=== WHAT IS EXPECTED ===
Copy all lines of the listing that include the string "coordinate".

=== EXERCISE DATA ===
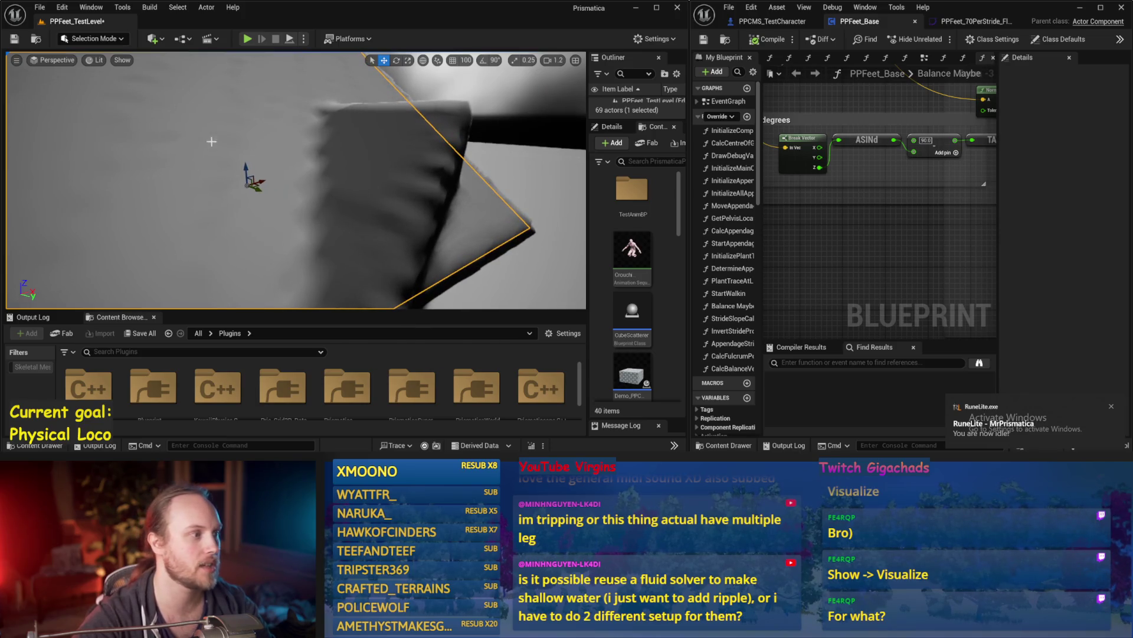
{"action": "left_click_drag", "start_coordinate": [260, 168], "coordinate": [387, 170]}
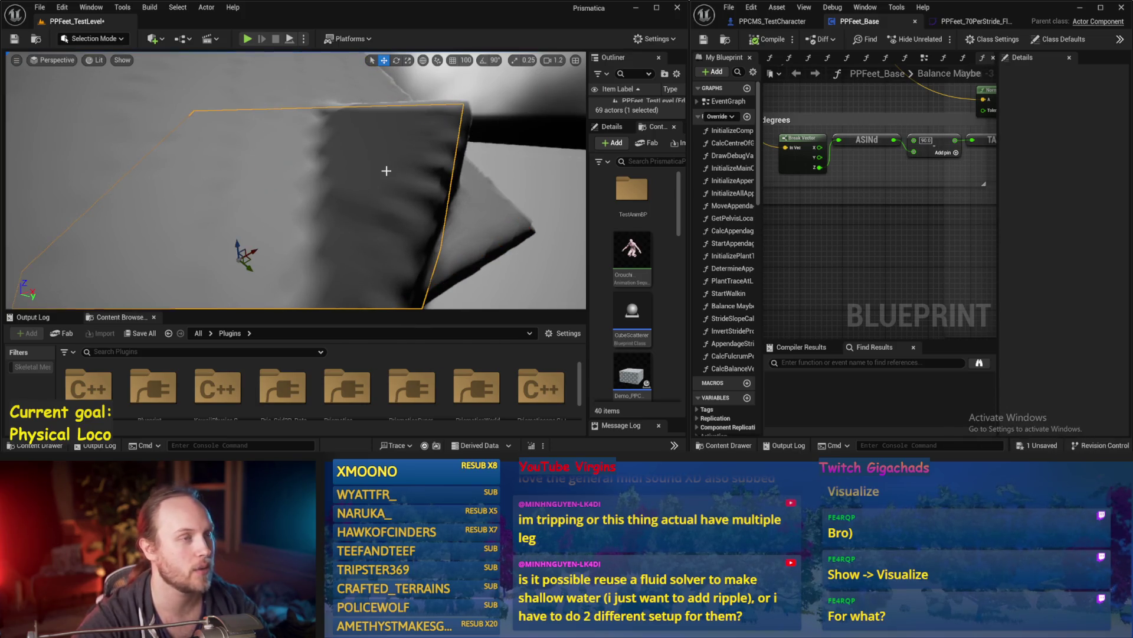
{"action": "left_click_drag", "start_coordinate": [233, 163], "coordinate": [211, 162]}
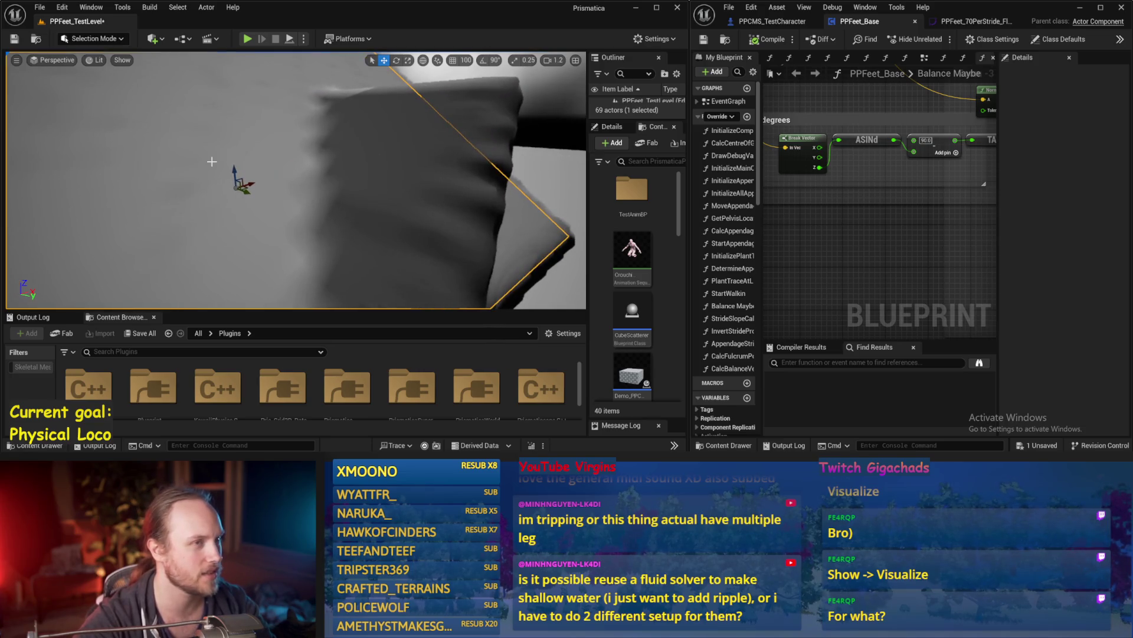
{"action": "key", "text": "Escape"}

=== TASK OUTPUT ===
{"action": "left_click_drag", "start_coordinate": [260, 168], "coordinate": [387, 170]}
{"action": "left_click_drag", "start_coordinate": [233, 163], "coordinate": [211, 162]}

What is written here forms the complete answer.